A holandesada tem a resposta na ponta da língua: você tem que ter um balanço saudável entre vida profissional e pessoal. Eu concordo. Só que eu acho que eles são inflexíveis, não trabalham 20 minutos a mais, e se o fazem é esse drama.

A solução? Contratar mais estrangeiros. Aliás, eu nem precisei dizer, parece que se tocaram aqui eu os estrangeiros são mais resistentes a pressão e mais flexíveis: entrevistei uma candidata slovaka essa semana, e ela foi aprovada, só não sei se vem pro meu departamento, estamos disputando a coitada com outros 2.

Mas aí vem a holandesada dizer que a gente tá aqui pra "roubar" o emprego deles. Ué, fica esperto mermão, moleirão do jeito que tu é, é mole pra nóis.


10 comentários:

Daniela Santos-Hansen disse...

Heheh.. isso aí Adriana.. concordo com vc!

Eliana disse...

"Pode crê, mano! Marcô bobeira, tamo na área" Eles ficam neuróticos se a coisa aperta pro lado deles, realmente não estão acostumados com o "trabalho duro".

Adriana disse...

Pior de tudo é que tem gente que pensa que eles são melhores.

Jaboticaba Preta disse...

"Mas aí vem a holandesada dizer que a gente tá aqui pra "roubar" o emprego deles. Ué, fica esperto mermão, moleirão do jeito que tu é, é mole pra nóis."

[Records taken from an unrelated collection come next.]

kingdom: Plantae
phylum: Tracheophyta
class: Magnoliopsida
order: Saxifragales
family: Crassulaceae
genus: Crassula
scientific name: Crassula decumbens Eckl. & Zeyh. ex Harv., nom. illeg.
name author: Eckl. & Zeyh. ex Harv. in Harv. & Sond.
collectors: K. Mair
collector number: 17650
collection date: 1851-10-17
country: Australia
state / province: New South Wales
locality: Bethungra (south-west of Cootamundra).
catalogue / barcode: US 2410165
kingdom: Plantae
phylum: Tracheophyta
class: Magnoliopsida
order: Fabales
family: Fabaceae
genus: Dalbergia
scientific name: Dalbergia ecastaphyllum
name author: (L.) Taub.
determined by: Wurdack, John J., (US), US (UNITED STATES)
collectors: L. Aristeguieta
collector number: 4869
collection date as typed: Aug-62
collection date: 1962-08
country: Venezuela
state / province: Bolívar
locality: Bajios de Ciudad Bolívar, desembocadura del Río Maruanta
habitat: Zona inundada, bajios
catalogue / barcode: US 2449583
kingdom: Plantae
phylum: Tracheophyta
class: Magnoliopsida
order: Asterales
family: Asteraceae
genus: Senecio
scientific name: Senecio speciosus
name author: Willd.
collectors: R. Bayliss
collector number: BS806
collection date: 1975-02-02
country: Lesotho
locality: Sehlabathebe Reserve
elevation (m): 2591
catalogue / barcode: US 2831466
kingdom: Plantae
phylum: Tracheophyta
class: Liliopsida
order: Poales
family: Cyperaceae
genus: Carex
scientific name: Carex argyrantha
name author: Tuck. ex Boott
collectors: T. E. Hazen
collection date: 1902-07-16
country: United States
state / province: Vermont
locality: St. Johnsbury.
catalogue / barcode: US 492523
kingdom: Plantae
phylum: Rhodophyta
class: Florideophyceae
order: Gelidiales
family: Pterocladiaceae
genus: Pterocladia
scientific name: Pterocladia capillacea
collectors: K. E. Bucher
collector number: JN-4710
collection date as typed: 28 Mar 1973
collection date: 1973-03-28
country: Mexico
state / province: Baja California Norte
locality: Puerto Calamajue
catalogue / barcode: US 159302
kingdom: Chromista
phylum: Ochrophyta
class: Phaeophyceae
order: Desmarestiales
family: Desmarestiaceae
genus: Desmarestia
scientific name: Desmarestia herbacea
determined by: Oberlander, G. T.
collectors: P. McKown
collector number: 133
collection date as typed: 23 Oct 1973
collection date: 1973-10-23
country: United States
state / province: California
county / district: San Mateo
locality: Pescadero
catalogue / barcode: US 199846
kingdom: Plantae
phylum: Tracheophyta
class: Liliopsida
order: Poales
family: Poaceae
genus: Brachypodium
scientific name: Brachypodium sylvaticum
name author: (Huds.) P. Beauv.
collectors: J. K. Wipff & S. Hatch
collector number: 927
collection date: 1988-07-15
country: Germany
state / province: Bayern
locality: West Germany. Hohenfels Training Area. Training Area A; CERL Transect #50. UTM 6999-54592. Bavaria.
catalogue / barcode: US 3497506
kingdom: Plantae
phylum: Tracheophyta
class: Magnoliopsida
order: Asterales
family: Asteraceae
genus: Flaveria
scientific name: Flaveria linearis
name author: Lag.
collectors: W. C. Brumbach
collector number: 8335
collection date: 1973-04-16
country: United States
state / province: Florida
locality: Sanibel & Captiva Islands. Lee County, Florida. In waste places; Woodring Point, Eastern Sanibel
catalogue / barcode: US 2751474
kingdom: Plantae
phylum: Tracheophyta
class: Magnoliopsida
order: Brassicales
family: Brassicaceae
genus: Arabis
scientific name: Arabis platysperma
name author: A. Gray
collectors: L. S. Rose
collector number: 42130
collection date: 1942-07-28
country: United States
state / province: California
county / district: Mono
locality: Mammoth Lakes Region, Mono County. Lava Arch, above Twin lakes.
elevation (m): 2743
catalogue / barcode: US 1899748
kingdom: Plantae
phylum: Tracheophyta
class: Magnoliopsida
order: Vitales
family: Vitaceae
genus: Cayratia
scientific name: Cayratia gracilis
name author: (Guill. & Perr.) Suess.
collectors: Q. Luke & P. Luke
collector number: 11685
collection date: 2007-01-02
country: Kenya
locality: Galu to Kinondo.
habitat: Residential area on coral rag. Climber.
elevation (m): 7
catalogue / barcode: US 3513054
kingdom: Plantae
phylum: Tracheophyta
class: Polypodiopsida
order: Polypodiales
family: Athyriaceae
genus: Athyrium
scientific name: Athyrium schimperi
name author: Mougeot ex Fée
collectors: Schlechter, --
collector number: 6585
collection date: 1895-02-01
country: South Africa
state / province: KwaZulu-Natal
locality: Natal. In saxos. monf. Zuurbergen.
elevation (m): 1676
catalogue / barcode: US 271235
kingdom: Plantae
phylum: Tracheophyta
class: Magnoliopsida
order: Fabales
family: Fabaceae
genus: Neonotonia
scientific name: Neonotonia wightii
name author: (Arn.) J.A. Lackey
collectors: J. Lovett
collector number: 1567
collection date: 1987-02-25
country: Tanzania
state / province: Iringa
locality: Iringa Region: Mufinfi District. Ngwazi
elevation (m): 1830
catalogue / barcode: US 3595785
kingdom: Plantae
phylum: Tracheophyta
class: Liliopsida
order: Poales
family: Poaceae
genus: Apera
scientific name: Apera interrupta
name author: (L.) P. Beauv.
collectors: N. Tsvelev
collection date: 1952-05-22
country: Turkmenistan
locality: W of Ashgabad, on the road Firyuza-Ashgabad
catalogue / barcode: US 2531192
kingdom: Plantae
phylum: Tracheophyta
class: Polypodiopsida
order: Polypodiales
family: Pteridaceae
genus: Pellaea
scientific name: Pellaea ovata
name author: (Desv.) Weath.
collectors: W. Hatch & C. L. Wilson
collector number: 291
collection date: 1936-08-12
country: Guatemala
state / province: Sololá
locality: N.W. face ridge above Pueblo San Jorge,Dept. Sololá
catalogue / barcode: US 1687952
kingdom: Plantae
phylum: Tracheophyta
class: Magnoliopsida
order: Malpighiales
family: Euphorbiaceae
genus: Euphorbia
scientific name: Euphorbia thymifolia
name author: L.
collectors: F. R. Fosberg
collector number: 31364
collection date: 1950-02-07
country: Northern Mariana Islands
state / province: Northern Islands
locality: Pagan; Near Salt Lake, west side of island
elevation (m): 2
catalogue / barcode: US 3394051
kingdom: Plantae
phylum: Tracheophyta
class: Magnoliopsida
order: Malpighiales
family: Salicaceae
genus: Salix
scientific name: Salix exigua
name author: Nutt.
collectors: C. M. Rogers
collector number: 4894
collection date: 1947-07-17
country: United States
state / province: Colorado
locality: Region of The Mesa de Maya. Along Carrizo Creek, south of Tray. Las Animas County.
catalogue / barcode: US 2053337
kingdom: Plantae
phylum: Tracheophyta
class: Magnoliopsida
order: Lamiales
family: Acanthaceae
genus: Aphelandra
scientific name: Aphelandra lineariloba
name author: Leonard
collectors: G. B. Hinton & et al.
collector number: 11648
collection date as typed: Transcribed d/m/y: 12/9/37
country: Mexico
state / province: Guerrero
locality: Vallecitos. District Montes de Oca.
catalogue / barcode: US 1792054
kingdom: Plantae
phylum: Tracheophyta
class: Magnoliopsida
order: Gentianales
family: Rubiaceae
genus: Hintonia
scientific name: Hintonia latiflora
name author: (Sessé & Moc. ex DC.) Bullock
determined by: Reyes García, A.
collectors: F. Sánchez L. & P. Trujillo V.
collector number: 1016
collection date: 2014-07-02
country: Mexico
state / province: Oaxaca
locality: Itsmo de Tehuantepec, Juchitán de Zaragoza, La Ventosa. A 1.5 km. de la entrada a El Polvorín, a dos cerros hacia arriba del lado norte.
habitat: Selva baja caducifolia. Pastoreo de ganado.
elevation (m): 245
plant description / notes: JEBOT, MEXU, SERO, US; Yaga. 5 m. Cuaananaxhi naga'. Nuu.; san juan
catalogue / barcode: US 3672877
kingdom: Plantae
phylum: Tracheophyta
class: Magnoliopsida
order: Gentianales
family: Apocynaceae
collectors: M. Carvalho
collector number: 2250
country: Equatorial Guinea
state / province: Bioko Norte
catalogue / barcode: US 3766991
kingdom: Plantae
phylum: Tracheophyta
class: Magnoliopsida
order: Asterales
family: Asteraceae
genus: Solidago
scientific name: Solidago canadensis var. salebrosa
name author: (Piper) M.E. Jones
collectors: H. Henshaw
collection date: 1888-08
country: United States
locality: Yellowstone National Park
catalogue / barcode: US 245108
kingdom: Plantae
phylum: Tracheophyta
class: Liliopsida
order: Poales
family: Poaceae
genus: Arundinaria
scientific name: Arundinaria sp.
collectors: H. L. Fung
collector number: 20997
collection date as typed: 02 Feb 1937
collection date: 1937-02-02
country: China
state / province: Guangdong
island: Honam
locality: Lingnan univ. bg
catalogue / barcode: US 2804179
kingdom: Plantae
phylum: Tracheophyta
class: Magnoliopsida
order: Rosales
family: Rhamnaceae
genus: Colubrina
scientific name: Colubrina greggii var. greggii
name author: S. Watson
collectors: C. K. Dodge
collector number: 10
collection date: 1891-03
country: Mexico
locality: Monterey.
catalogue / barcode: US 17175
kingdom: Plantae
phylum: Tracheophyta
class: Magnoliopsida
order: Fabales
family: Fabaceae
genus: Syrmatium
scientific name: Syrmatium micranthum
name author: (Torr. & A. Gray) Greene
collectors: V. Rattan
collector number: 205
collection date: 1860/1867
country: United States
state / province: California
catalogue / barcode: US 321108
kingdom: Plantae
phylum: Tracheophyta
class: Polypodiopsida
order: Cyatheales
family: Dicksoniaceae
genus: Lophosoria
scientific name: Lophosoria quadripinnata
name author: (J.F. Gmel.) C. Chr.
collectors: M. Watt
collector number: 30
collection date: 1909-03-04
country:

Fechou com chave de ouro!! clap clap clap

Beijocas e boa sorte no trabalho

Paty Nunes disse...

...e já está a 3 semanas em casa com burnout, cujo motivo é estresse por não poder ficar em casa de férias.
Que ironia! Vou ficar no colo da mamãe(no Brasil)por 4 semanas para "curar" meu quase "burn-out" (nem tanto!!!) em razão de ainda não ter conseguido um emprego aqui.
Desculpe o desabafo, mas isso é que me deixa "frustrated" aqui!

Line disse...

Aqui na minha empresa é a mesma coisa! Incrível como os holandeses sempre acham que estão sobrecarregados!

Se não podem tirar ons minutos sagrados pra fumar ou tomar o café, então conclui-se que estão sobrecarregados!

No início desse ano precisei trabalhar até 10 da noite todos os dias durante 1 semana porque precisava finalizar um projeto antes de sair de férias. Numa terça feira tive que mandar um e-mail, e o diretor estava copiado.
No dia seguinte ele veio me perguntar o que eu estava fazendo tarde da noite no trabalho, enviando e-mails às 9 da noite. Bom, a resposta era óbvia, mas ele não entendeu que eu TINHA que terminar o trabalho antes das férias, era responsabilidade minha! Depois disso meu gerente veio ter uma conversa séria comigo, pq estava com medo de eu ter um burn out.
Burn out por causa de 1 semana de trabalho pesado? Fala sério!

Mel disse...

Estive em férias na Bélgica em abril e me assustei ouvindo o pessoal contando do stress de pegar 20 min de congestinamento na Auroroute voltando do trabalho... Eles não têm noção do que é trabalhar 12h/dia e na sexta-feira ainda enfrentar um congestionamento de 2h pra voltar pra casa e finalmente descansar?!

Kenia Mello disse...

É isso mesmo, Adriana. Meu marido é engenheiro de sistemas e durante anos trabalhou no Brasil resolvendo múltiplas bananosas. Chegou aqui, exercendo a mesma função, e em um ano, os co-workers já o consideravam um guru simplesmente porque ele sabe agir em situações imprevisíveis que, diga-se de passagem, no atual emprego são bem poucas. Isso deixa a turma mal acostumada e quando acontecem, eles colam as placas mesmo. :)

S. W disse...

hahaah eu gostei de ler isso! Manda o emprego aqui pra nóis.

Pitada de sal disse...

Eba!!! qual eh a empresa que vc trabalha ein?! posso mandar um cv?